Je ne savais pas trop quoi en penser -- et à vrai dire ça m'était passé au-dessus de la tête pour être franc -- mais j'adore la démonstration par les chiffres. Effectivement, il va y avoir la tentation de la facilité avec pour résultat de ne plus aller voir ailleurs. Je ne sais pas si c'est bien ou mal, en tout cas en tant qu'auteur auto-édité, il faudra penser à ne pas mettre tous ses œufs dans le même panier, n'est-ce pas...
Fred Godefroy
Offrir le choix de la plateforme d'achat à ses lecteurs, c'est important pour moi "philosophiquement". Si ça doit se retourner contre nous... Tant pis. <-- une expression que j'emploie de plus en plus souvent...
"Je n’aime pas l’idée qu’un livre disparaisse de ma bibliothèque à la fin d’un abonnement." Comme je suis d'accord!
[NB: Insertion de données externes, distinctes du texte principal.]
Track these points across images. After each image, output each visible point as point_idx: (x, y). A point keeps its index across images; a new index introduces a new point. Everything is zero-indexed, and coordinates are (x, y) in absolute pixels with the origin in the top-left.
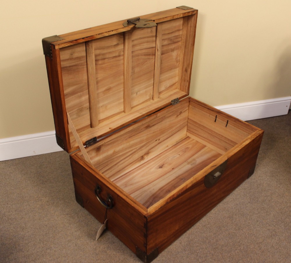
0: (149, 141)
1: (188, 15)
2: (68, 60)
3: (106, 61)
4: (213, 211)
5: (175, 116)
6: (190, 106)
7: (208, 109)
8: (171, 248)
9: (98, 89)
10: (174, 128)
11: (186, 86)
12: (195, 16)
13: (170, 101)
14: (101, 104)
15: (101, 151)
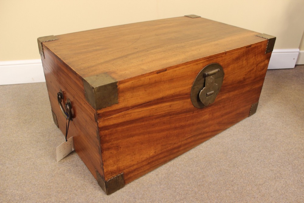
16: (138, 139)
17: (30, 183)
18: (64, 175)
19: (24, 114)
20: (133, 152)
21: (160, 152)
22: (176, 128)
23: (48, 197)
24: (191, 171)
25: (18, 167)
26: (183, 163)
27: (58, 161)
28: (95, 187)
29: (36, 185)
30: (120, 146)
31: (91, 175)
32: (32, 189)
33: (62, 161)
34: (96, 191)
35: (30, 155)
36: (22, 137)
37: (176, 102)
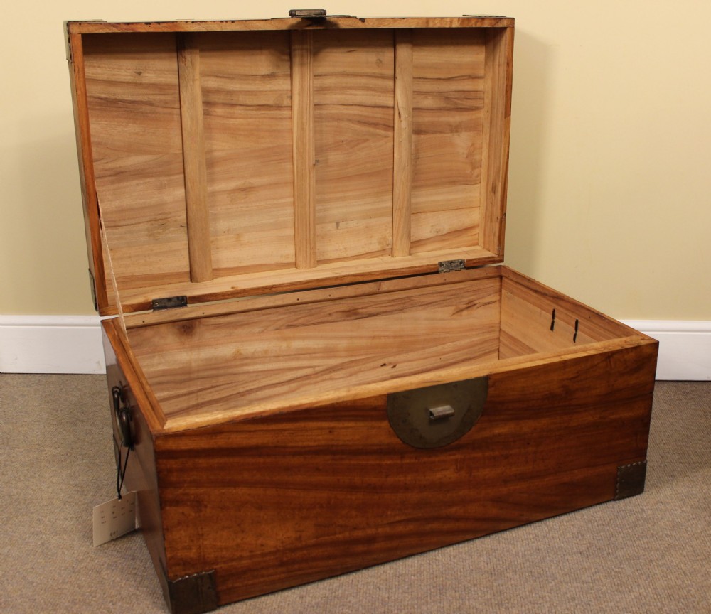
0: (358, 358)
1: (479, 25)
2: (128, 83)
3: (238, 110)
4: (451, 550)
5: (452, 309)
6: (504, 291)
7: (536, 291)
8: (268, 602)
9: (212, 180)
10: (449, 346)
11: (494, 235)
12: (507, 34)
13: (437, 262)
14: (222, 225)
15: (195, 339)
16: (249, 495)
17: (22, 578)
18: (99, 573)
19: (56, 442)
20: (239, 525)
21: (313, 541)
22: (353, 488)
23: (50, 608)
24: (387, 599)
25: (9, 547)
26: (375, 581)
27: (95, 545)
28: (156, 603)
29: (34, 584)
30: (205, 503)
31: (156, 581)
32: (24, 590)
33: (106, 545)
34: (155, 610)
35: (41, 526)
36: (34, 490)
37: (346, 424)
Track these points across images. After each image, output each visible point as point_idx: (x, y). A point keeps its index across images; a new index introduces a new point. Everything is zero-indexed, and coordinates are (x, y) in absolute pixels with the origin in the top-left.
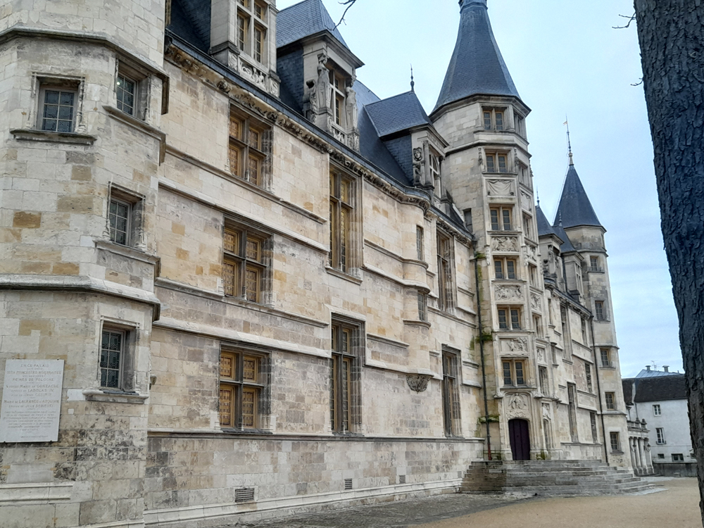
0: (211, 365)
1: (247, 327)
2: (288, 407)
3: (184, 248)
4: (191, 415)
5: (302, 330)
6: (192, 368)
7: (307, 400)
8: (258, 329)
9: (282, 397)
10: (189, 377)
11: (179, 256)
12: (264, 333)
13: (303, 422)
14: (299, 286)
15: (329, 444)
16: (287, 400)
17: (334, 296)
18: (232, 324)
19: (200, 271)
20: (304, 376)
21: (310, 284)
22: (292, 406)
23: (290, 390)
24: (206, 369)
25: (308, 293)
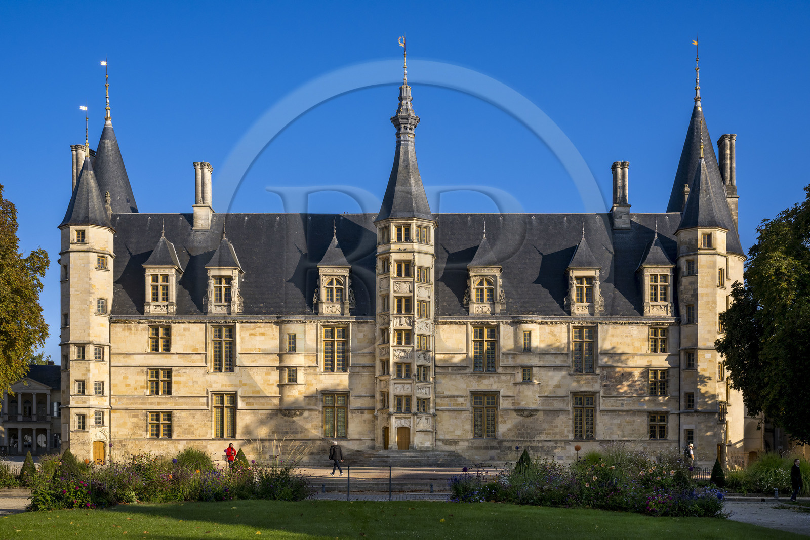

Est-on en train de vivre la fin du livre comme objet/propriété qu'on peut lire et relire, prêter? L'avenir de la lecture sera-t-il fait de droits d'accès à des bibliothèques virtuelles? Je n'aime pas, moi non plus, l'idée que l'on ne peut que consulter une oeuvre mais pas la télécharger ni la posséder... pour la garder, la faire sienne, la commenter, l'annoter, la relire, l'échanger. Un livre n'est pas un bien de consommation a usage unique qu'on jette après coup. Un livre peut avoir de bien plus belles vies. Même au format numérique. Encore faut-il pouvoir y accéder à tout moment... Merci Kylie pour cet article qui suscite la réflexion!